| Excerpted passage |
_ _ _ _ _ _ _

Fiduciary duties unaffected:  New Section 122(18) notably “does not relieve any directors, officers or stockholders of any fiduciary duties they owe to the corporation or its stockholders.” Synopsis to New §122(18). Those individuals continue to owe fiduciary duties, including when “deciding to cause the corporation to enter into a contract with a stockholder” and “with respect to deciding whether to cause the corporation to perform, or to breach, the contract.” Id. Nor does New Section 122(18) “affect the case law empowering a court to grant equitable relief” regarding the contract, such as the power to “set aside” an agreement when its counterparties “have aided and abetted a breach of fiduciary duty or when a court reviews director actions under an enhanced form of judicial scrutiny.” Id. In other words, even where the amendments remove the DGCL as a barrier for ensuring the legal validity of stockholder agreements, equitable relief may still be available. But such equitable review would proceed as it typically does—on the “specific facts and circumstances, rather than on the grounds that the contract is facially invalid under” the DGCL. Id.

_ _ _ _ _ _ _

[Page images and extracted text]
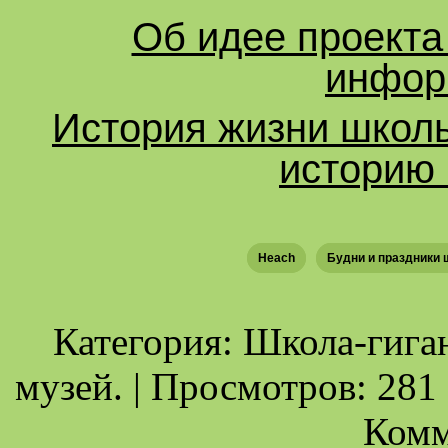
Об идее проекта
инфор
История жизни школ
историю 
Heach
Будни и праздники 
Категория: Школа-гига
музей. | Просмотров: 281 |
Комм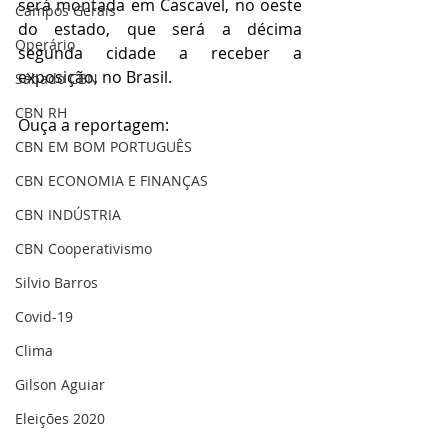
será montada em Cascavel, no oeste 
Campos Gerais
do estado, que será a décima 
Operário
segunda cidade a receber a 
exposição, no Brasil. 
Sábado CBN
CBN RH
Ouça a reportagem: 
CBN EM BOM PORTUGUÊS
CBN ECONOMIA E FINANÇAS
CBN INDÚSTRIA
CBN Cooperativismo
Silvio Barros
Covid-19
Clima
Gilson Aguiar
Eleições 2020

_ _ _ _ _ _ _

| Directive |
Answer these questions from the passage on New Section 122(18):
(a) What duties does the section not relieve directors, officers or stockholders of?
(b) In what two situations does the passage say a court may "set aside" an agreement?
(c) On what grounds would equitable review proceed, rather than on the contract being facially invalid under the DGCL?

| Answer section |
(a) Any fiduciary duties they owe to the corporation or its stockholders.
(b) When its counterparties have aided and abetted a breach of fiduciary duty, or when a court reviews director actions under an enhanced form of judicial scrutiny.
(c) On the specific facts and circumstances.